>>
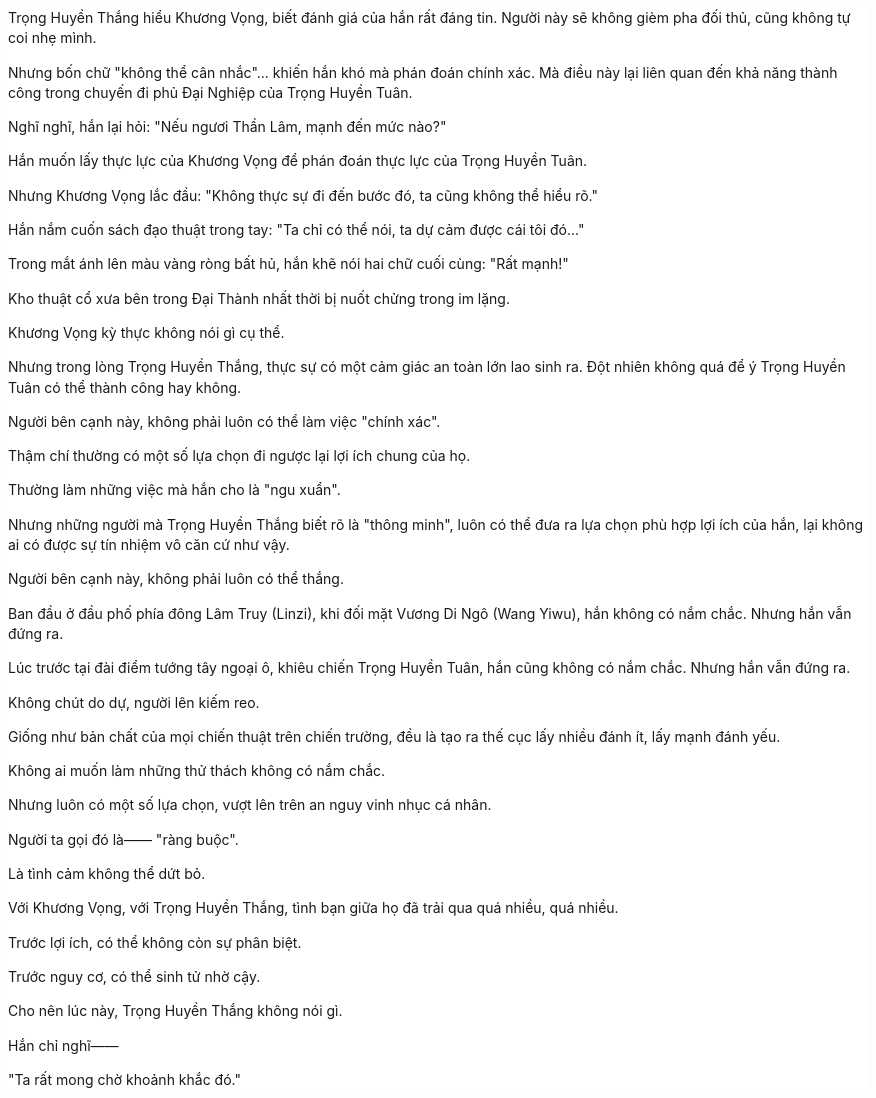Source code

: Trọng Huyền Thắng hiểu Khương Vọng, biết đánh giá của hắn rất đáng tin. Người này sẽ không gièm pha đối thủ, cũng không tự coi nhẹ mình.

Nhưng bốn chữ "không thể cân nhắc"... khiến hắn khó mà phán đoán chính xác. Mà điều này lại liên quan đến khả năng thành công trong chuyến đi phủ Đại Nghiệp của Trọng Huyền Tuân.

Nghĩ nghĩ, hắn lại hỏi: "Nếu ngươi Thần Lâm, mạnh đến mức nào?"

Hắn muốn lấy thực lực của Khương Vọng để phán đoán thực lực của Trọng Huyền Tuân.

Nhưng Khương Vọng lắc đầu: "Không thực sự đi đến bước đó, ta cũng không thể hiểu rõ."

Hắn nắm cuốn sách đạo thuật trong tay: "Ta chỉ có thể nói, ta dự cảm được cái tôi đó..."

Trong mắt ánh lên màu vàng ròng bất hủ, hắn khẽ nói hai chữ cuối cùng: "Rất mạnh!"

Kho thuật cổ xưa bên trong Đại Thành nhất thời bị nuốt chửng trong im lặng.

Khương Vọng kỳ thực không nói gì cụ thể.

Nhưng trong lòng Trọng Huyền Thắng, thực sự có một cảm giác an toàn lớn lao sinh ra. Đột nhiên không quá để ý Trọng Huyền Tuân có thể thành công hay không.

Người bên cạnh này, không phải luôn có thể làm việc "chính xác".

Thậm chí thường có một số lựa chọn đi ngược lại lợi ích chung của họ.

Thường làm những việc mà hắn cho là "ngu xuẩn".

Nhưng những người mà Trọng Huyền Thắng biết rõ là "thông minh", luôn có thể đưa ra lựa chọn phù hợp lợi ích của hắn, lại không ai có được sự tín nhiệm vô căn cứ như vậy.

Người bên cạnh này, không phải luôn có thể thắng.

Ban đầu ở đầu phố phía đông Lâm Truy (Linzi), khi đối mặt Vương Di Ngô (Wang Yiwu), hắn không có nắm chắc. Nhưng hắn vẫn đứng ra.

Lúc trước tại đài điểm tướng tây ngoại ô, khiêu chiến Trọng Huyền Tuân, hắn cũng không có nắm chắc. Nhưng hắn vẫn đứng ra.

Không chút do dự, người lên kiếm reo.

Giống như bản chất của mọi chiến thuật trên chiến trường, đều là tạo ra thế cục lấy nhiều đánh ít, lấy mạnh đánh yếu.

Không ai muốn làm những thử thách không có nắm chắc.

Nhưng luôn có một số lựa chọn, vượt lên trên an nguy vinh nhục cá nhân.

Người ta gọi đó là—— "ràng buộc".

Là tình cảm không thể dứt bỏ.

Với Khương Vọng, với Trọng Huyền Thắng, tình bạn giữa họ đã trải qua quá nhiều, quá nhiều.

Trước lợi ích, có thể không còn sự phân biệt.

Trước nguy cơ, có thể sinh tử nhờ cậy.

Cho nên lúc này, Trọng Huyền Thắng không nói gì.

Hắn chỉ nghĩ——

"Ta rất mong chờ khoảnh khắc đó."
<<
Work item:
Copy out each line of the listing that contains the word "Trọng".

Your solution:
: Trọng Huyền Thắng hiểu Khương Vọng, biết đánh giá của hắn rất đáng tin. Người này sẽ không gièm pha đối thủ, cũng không tự coi nhẹ mình.
Nhưng bốn chữ "không thể cân nhắc"... khiến hắn khó mà phán đoán chính xác. Mà điều này lại liên quan đến khả năng thành công trong chuyến đi phủ Đại Nghiệp của Trọng Huyền Tuân.
Hắn muốn lấy thực lực của Khương Vọng để phán đoán thực lực của Trọng Huyền Tuân.
Nhưng trong lòng Trọng Huyền Thắng, thực sự có một cảm giác an toàn lớn lao sinh ra. Đột nhiên không quá để ý Trọng Huyền Tuân có thể thành công hay không.
Nhưng những người mà Trọng Huyền Thắng biết rõ là "thông minh", luôn có thể đưa ra lựa chọn phù hợp lợi ích của hắn, lại không ai có được sự tín nhiệm vô căn cứ như vậy.
Lúc trước tại đài điểm tướng tây ngoại ô, khiêu chiến Trọng Huyền Tuân, hắn cũng không có nắm chắc. Nhưng hắn vẫn đứng ra.
Với Khương Vọng, với Trọng Huyền Thắng, tình bạn giữa họ đã trải qua quá nhiều, quá nhiều.
Cho nên lúc này, Trọng Huyền Thắng không nói gì.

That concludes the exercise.